My goal is to at least know the topic for each input data (it'll be great if I can predict new data by the trained model too!)

  • I used trial data, so the result is still not that great, but my main objective is to understand how to do topic modelling with OCTIS
  • Num topic = 5 (if this helps)
  • OCTIS framework is new, it was published last year! (2021) 

Solution

  • Topics in the training data

    The topics that the model has found are represented by the top 10 words in that topic. These can be found in output['topics']. So your first topic would be represented by the words: ['vaksin','sertifikat','aplikasi','pertama','alhamdulillah','pedulilindungi','ada','padahal','terimakasih','nik'].

    To know which topics are found in which document, you should look at output['topic-document-matrix']. The first list in this list represents the distribution of topics in the first document of your training data. Example: the first document mostly consists of topic 2 (because of the value 0.98769081)
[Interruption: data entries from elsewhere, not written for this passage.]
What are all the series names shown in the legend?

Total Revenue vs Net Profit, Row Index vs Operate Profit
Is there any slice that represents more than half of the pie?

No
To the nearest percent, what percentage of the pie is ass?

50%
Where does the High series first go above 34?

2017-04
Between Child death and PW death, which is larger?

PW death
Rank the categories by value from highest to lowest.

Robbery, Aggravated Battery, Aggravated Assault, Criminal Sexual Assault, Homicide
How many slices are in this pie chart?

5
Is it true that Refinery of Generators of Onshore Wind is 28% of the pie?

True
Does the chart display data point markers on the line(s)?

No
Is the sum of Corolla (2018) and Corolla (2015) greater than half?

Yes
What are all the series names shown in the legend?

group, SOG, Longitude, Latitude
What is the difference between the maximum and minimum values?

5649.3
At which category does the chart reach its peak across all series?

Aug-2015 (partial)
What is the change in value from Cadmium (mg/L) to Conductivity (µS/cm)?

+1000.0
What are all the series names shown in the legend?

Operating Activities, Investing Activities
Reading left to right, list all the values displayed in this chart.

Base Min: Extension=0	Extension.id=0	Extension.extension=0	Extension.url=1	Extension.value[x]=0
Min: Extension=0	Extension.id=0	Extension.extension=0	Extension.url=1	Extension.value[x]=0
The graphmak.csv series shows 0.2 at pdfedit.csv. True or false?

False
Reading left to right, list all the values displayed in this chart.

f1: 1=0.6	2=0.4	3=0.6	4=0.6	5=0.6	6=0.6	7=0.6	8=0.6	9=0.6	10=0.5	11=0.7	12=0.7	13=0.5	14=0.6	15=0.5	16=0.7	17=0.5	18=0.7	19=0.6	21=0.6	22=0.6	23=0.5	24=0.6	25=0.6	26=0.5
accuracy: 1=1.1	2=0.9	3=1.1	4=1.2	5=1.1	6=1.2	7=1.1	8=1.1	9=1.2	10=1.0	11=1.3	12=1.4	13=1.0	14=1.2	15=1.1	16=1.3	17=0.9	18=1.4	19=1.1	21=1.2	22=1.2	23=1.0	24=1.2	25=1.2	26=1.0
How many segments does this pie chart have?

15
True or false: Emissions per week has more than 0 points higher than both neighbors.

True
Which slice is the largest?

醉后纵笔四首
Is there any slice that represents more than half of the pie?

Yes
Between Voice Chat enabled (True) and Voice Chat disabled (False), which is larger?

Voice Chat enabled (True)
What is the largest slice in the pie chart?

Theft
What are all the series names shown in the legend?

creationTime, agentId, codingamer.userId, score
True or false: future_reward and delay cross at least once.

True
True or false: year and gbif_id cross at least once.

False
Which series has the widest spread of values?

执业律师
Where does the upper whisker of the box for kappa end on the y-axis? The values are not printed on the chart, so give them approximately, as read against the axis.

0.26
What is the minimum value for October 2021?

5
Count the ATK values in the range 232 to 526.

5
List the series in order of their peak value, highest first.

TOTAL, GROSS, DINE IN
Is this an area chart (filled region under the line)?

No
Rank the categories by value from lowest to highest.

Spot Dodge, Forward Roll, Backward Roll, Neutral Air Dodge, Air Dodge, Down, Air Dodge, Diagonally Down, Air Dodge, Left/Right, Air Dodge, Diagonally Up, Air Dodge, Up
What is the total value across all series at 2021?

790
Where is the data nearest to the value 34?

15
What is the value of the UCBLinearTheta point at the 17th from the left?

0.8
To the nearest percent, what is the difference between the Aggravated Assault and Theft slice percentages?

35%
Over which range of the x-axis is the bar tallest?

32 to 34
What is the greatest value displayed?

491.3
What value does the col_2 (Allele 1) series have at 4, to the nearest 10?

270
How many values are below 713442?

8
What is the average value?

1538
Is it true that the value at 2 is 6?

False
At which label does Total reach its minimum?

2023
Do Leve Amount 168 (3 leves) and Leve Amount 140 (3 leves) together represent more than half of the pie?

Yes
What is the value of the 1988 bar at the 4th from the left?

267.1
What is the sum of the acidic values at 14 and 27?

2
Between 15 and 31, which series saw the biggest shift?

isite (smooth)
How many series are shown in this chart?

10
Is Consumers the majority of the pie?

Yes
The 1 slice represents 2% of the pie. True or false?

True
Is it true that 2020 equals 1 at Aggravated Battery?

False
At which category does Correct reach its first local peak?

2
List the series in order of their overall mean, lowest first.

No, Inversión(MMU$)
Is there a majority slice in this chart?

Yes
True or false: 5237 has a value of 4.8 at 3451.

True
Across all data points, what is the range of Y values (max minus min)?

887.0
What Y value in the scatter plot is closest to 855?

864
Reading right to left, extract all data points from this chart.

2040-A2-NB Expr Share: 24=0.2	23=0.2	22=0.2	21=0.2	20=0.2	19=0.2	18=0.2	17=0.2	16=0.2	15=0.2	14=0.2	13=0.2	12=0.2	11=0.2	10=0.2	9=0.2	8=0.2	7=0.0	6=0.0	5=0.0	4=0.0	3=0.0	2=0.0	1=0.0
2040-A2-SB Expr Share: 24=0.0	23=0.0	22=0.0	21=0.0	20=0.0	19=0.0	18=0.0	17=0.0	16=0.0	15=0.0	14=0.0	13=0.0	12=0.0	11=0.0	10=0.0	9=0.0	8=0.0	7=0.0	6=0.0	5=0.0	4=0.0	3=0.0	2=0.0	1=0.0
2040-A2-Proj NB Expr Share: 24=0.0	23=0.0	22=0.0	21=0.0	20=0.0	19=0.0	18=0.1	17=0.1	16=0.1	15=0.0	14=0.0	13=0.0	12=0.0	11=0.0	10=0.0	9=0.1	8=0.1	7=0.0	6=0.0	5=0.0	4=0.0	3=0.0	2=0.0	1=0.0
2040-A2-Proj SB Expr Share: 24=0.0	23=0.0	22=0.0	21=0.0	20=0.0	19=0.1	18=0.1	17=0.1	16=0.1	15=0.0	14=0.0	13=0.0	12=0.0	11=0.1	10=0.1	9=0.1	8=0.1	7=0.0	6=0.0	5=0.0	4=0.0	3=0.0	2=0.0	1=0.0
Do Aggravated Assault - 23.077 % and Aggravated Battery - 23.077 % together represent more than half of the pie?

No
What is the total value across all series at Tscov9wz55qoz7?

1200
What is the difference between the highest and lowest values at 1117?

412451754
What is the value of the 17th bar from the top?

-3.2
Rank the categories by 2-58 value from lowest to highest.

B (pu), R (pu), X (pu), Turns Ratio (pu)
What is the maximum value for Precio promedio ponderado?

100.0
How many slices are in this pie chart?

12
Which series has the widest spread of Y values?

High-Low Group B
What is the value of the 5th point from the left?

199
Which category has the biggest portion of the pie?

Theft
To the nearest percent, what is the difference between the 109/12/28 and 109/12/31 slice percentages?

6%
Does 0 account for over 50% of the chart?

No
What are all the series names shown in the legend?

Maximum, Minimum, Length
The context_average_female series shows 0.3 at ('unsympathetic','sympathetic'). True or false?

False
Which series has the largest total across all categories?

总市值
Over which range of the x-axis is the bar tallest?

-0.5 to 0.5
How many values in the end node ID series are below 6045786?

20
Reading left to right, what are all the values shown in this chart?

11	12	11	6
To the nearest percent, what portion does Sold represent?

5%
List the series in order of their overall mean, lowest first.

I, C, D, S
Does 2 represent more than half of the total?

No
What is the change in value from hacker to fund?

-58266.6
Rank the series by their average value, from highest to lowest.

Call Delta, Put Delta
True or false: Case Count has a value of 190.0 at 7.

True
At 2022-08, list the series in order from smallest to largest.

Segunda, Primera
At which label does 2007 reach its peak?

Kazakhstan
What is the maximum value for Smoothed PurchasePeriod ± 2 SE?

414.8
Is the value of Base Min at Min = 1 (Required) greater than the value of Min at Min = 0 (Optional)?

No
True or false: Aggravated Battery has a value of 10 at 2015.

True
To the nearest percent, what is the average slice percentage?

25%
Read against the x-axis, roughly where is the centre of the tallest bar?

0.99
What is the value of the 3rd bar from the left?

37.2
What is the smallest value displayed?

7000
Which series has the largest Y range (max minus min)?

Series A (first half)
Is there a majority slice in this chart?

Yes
    Prediction on new documents

    Unfortunately, this is not possible using OCTIS. OCTIS is exclusively a package for optimizing and comparing topic models. It is possible to define a test set, to see how models perform on unseen data. However, OCTIS is not suitable for developing production topic models. If that is your goal, take a look at gensim. (This is the package that OCTIS uses behind the scenes.)